Skill 4. Constructive Uncertainty
Stowe Boyd: The idea of constructive uncertainty is not predicated on eliminating our biases. They are built into our minds as deeply as language and lust. … We have to accept at a fundamental level that we are inherently wired to be biased. … Constructive uncertainty is based on the notion that we are confronted with the need to make decisions based on incomplete information. More than ever before, learning trumps ‘knowing’, since we are learning from the cognitive scientists that a lot of what we ‘know’ isn’t so: it’s just biased decision-making acting like a short circuit, and blocking real learning from taking place.
The need for this skill has to be emphasised.
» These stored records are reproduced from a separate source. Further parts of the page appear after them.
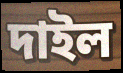
দাইল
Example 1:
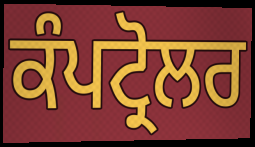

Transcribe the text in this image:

ਕੰਪਟ੍ਰੋਲਰ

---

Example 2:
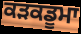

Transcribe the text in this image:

ਕੜਕਡੂਮਾ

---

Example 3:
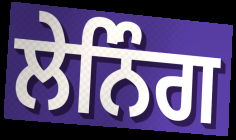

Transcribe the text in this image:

ਲੇਨਿੰਗ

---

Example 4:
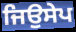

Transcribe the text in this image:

ਜਿਉਸੇਪ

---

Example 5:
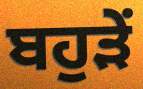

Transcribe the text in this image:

ਬਹੁੜੇਂ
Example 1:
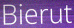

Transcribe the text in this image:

Bierut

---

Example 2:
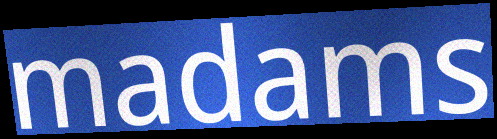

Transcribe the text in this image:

madams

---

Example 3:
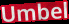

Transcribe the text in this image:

Umbel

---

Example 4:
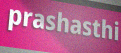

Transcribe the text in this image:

prashasthi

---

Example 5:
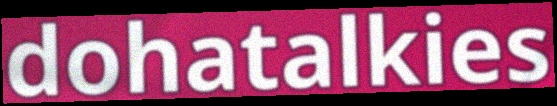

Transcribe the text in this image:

dohatalkies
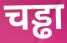
चड्ढा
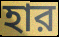
হার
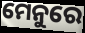
ମେନୁରେ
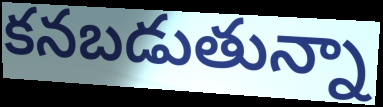
కనబడుతున్నా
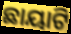
ଛାୟାଟି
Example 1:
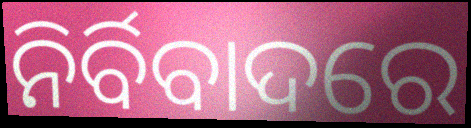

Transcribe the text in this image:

ନିର୍ବିବାଦରେ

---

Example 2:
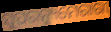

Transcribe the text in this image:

ସୁପରନ୍ୟୁମେରାରୀ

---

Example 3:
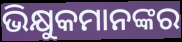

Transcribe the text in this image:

ଭିକ୍ଷୁକମାନଙ୍କର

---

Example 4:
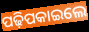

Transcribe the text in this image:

ପଢ଼ିପକାଇଲେ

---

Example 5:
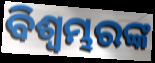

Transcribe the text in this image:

ବିଶ୍ୱମ୍ଭରଙ୍କ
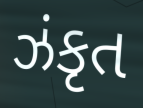
ઝંકૃત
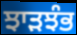
ਝਾੜਝੰਭ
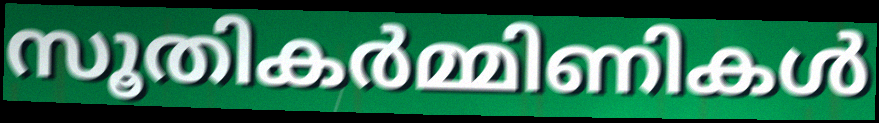
സൂതികർമ്മിണികൾ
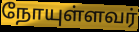
நோயுள்ளவர்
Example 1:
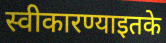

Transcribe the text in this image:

स्वीकारण्याइतके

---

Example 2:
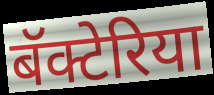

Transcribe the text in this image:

बॅक्टेरिया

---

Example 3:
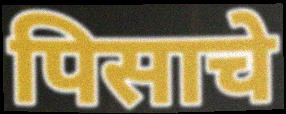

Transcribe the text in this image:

पिसाचे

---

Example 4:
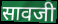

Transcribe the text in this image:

सावजी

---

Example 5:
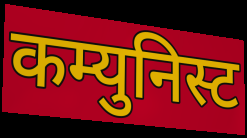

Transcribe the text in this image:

कम्युनिस्ट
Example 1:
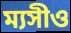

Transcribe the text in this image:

ম্যসীও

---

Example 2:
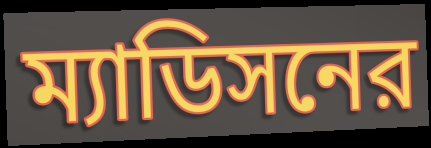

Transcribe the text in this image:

ম্যাডিসনের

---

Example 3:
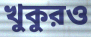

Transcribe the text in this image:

খুকুরও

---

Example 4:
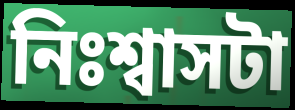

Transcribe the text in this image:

নিঃশ্বাসটা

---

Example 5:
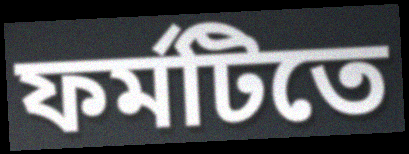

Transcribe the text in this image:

ফর্মটিতে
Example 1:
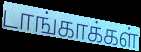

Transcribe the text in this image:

டாங்காக்கள்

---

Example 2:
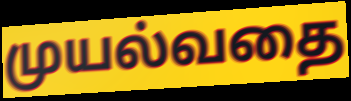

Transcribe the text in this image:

முயல்வதை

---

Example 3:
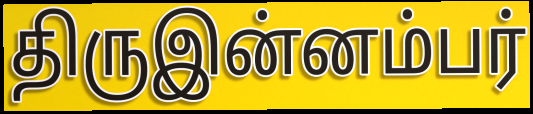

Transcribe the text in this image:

திருஇன்னம்பர்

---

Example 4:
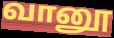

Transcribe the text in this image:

வானூ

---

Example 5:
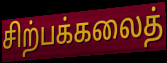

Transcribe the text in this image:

சிற்பக்கலைத்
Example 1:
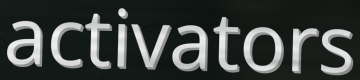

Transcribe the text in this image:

activators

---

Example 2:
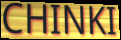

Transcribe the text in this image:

CHINKI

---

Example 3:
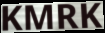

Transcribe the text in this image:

KMRK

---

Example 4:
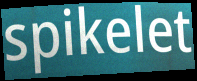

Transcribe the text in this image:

spikelet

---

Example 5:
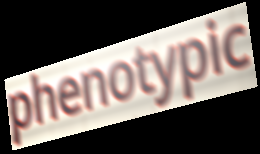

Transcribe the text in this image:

phenotypic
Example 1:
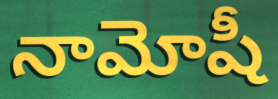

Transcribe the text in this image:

నామోషీ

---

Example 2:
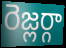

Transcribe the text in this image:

రెజ్లర్గా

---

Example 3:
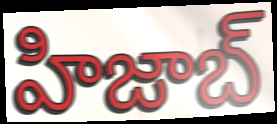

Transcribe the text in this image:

హిజాబ్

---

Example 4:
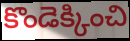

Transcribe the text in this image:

కొండెక్కించి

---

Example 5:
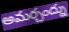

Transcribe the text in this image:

అమర్చంద్ను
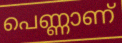
പെണ്ണാണ്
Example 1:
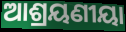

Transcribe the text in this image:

ଆଶ୍ରୟଣୀୟା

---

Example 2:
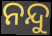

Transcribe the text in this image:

ନନ୍ଦୁ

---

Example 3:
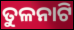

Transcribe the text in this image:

ତୁଳନାଟି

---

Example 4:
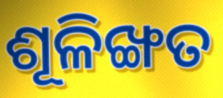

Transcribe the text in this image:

ଶୂଳିଙ୍ଖତ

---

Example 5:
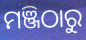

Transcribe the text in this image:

ମଞ୍ଜିଠାରୁ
Not only in our normal technical efforts to reduce bias, but especially when dealing with those often rather arrogant researchers and evaluators who believe in “objectivity” and “certainty” when working with data, presenting “statistically rigorous” results, and value-laden evaluation “tools” as well as judgments. “Plausible cause”, “sound evaluative reasoning”, “adaptive management”, “reflection” and “triple loop learning” should be much more prominent terms and actions in our “objective facts” driven evaluation lexicons.
Skill 5. Complex Ethics
Stowe Boyd: All thinking touches on our sense of morality and justice. Knowledge is justified belief, so our perspective of the world and our place in it is rooted in our ethical system, whether examined or not. … Complex ethics are needed to jump-start ourselves, and to consciously embrace pragmatic ethical tools.
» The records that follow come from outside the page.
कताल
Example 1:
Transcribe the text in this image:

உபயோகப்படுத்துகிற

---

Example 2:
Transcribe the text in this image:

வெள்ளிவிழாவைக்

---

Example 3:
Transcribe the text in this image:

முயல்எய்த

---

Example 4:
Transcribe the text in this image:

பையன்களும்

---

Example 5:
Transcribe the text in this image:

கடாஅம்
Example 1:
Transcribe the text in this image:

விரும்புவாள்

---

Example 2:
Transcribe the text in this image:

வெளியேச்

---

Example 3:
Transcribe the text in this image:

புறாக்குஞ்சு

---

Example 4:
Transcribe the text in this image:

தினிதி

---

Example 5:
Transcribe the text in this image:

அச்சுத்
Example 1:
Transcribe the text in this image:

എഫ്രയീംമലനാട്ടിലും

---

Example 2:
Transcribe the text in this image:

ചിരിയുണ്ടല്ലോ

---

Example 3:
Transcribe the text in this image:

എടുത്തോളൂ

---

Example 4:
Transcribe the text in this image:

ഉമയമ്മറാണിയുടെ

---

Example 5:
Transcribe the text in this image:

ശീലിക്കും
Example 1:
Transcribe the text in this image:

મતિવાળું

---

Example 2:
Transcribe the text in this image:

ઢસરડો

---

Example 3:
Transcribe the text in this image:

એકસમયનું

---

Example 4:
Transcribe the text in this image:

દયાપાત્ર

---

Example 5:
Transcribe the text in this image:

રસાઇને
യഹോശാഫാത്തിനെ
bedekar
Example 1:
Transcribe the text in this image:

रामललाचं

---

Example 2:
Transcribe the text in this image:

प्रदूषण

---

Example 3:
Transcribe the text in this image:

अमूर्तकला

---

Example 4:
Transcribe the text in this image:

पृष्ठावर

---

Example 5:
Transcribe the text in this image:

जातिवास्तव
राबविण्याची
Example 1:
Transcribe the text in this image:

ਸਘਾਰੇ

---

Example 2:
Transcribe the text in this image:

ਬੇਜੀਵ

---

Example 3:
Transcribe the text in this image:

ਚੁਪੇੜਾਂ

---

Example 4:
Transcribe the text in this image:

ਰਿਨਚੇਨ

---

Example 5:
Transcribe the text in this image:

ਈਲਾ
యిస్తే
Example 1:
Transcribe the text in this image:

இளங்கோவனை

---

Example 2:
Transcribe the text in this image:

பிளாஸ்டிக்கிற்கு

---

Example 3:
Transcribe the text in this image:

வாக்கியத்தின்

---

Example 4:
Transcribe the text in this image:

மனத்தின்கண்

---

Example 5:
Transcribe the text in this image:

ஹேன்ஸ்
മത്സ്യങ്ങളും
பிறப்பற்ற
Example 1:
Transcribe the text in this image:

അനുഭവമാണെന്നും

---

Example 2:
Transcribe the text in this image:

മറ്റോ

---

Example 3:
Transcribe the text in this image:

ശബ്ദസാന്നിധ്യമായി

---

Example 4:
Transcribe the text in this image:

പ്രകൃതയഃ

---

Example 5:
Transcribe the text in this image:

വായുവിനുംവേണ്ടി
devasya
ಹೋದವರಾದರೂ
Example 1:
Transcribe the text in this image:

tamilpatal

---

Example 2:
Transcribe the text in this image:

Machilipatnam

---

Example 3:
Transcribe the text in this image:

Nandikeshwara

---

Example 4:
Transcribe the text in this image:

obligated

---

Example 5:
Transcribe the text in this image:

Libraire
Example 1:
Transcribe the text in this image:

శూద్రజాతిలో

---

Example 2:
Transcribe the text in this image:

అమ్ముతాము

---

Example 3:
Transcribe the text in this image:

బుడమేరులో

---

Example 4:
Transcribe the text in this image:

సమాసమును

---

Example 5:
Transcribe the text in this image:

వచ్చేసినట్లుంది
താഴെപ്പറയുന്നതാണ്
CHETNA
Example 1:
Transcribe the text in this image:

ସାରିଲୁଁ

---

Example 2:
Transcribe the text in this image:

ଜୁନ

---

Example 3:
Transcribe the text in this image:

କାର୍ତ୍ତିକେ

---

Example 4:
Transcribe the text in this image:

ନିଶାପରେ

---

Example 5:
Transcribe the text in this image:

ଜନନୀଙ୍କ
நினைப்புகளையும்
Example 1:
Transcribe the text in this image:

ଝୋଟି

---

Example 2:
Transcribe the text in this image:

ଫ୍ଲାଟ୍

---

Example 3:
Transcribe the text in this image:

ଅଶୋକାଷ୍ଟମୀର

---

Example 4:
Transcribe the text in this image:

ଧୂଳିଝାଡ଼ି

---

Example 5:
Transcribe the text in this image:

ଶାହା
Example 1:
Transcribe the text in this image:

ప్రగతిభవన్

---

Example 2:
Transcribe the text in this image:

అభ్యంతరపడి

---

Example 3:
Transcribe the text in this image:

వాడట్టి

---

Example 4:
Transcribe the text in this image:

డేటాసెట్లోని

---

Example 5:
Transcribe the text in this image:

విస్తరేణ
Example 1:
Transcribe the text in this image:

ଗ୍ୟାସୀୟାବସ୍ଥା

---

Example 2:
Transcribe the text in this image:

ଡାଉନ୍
This is a critical issue for evaluation in a post-normal era. As Boyd notes, simplistic ethical systems will have to be rejected and displaced by complex ethical systems. For evaluators this means in order to make informed and useful assessments for this era, we will have to understand very well the issues that are at play as well as the trade-offs involved. Yet how many evaluation reports do you read that discuss or make judgments about trade-offs? Or thoughtfully question dominant narratives, including and especially those with ethical implications?
Boyd refers as example to the notion that the very important premises that underlie the theory of (the tragedy of) the Commons should in all likelihood serve as a foundation for future political order in both the geopolitical and workplace contexts. In my view, we will among many other issues have to reconsider ethics around our tendency to prioritise glibly and unthinkingly “democracy”, “human rights”, “individual rights” and “no-one left behind” irrespective of the societal order or the development challenges societies face. Our norms and ethics will have to reflect appreciation of the consequences of our many “aid” interventions that tear the fabric of societies. We will have to consider the fact that “good governance” that improves the lives of society in tandem with the environment is much more important than the political system through which it is done. In this era the world will need a far stronger focus on harmony in society (especially in multicultural societies), on collective interests and action, and on the rights of our natural ecosystems and the planet. In many instances this will mean trading off the rights of people – going against our conventional way of dealing with these issues.
How far removed is our current thinking and write-ups about evaluation competencies from these five skills? Do these five resonate with us at all?